[[ Records to process open ]]
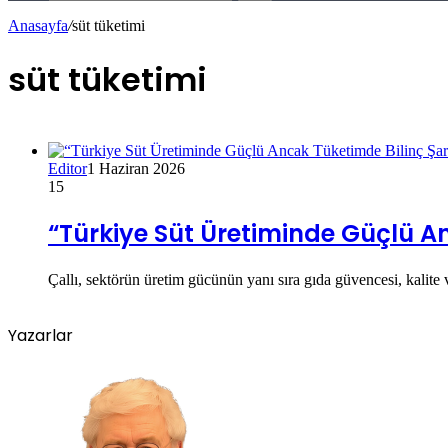
Anasayfa
/
süt tüketimi
süt tüketimi
Editor
1 Haziran 2026
15
“Türkiye Süt Üretiminde Güçlü A
Çallı, sektörün üretim gücünün yanı sıra gıda güvencesi, kalite ve
Yazarlar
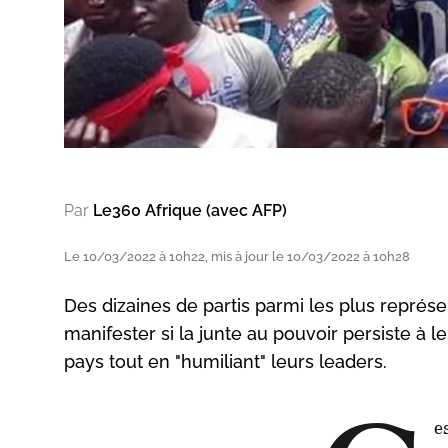
Par
Le360 Afrique (avec AFP)
Le 10/03/2022 à 10h22, mis à jour le 10/03/2022 à 10h28
Des dizaines de partis parmi les plus représ
manifester si la junte au pouvoir persiste à les
pays tout en "humiliant" leurs leaders.
e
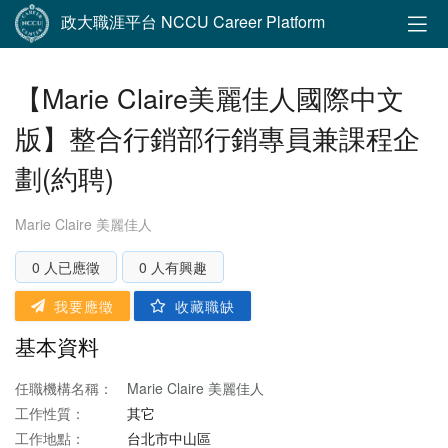
政大職涯平台 NCCU Career Platform
【Marie Claire美麗佳人國際中文
版】整合行銷部行銷專員兼課程企
劃(約聘)
Marie Claire 美麗佳人
0 人已應徵
0 人有興趣
我要應徵
收藏職缺
基本資料
任職機構名稱：
Marie Claire 美麗佳人
工作性質：
其它
工作地點：
台北市中山區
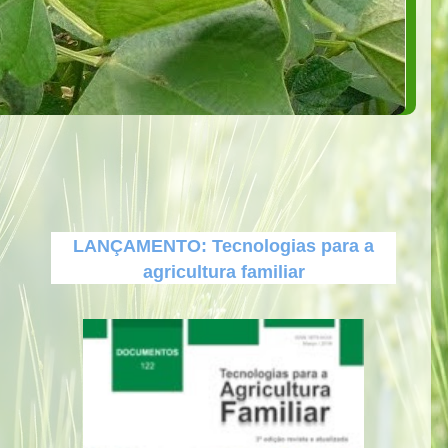
LANÇAMENTO: Tecnologias para a
agricultura familiar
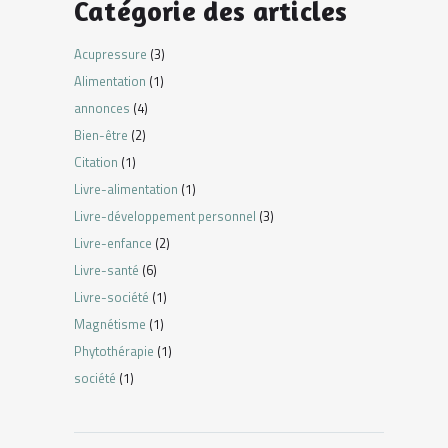
Catégorie des articles
Acupressure
(3)
Alimentation
(1)
annonces
(4)
Bien-être
(2)
Citation
(1)
Livre-alimentation
(1)
Livre-développement personnel
(3)
Livre-enfance
(2)
Livre-santé
(6)
Livre-société
(1)
Magnétisme
(1)
Phytothérapie
(1)
société
(1)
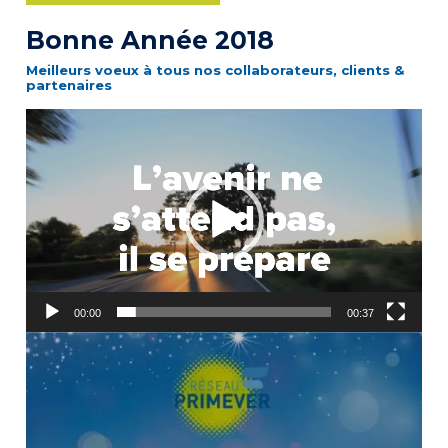
Bonne Année 2018
Meilleurs voeux à tous nos collaborateurs, clients &
partenaires
Lecteur
vidéo
00:00
00:37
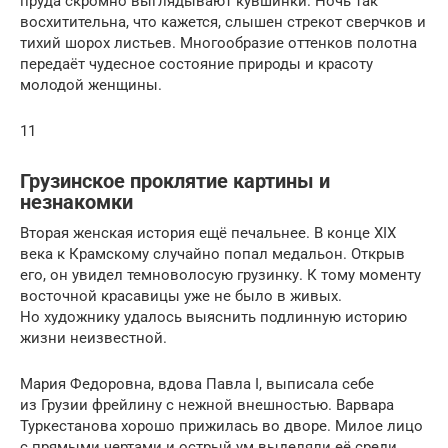
пруда скромно выглядывают кувшинки. Ночь так
восхитительна, что кажется, слышен стрекот сверчков и
тихий шорох листьев. Многообразие оттенков полотна
передаёт чудесное состояние природы и красоту
молодой женщины.
11
Грузинское проклятие картины и
незнакомки
Вторая женская история ещё печальнее. В конце XIX
века к Крамскому случайно попал медальон. Открыв
его, он увидел темноволосую грузинку. К тому моменту
восточной красавицы уже не было в живых.
Но художнику удалось выяснить подлинную историю
жизни неизвестной.
Мария Федоровна, вдова Павла I, выписала себе
из Грузии фрейлину с нежной внешностью. Варвара
Туркестанова хорошо прижилась во дворе. Милое лицо
с прямыми чертами и острый ум выделяли её среди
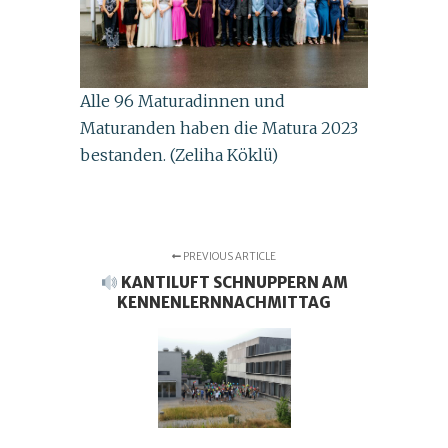
Alle 96 Maturadinnen und
Maturanden haben die Matura 2023
bestanden. (Zeliha Köklü)
PREVIOUS ARTICLE
KANTILUFT SCHNUPPERN AM
KENNENLERNNACHMITTAG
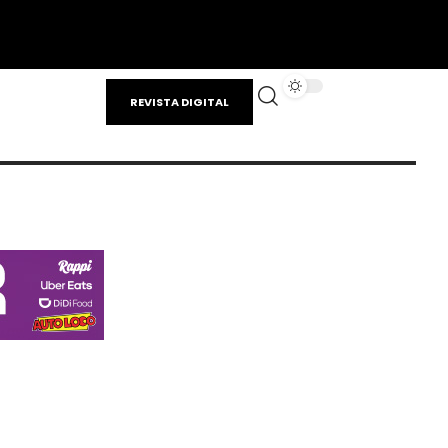
REVISTA DIGITAL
[[ Records to process closed ]]
What to do » Return every line of the items that contains the string "Livre".

Expected output »
Livre-alimentation
Livre-développement personnel
Livre-enfance
Livre-santé
Livre-société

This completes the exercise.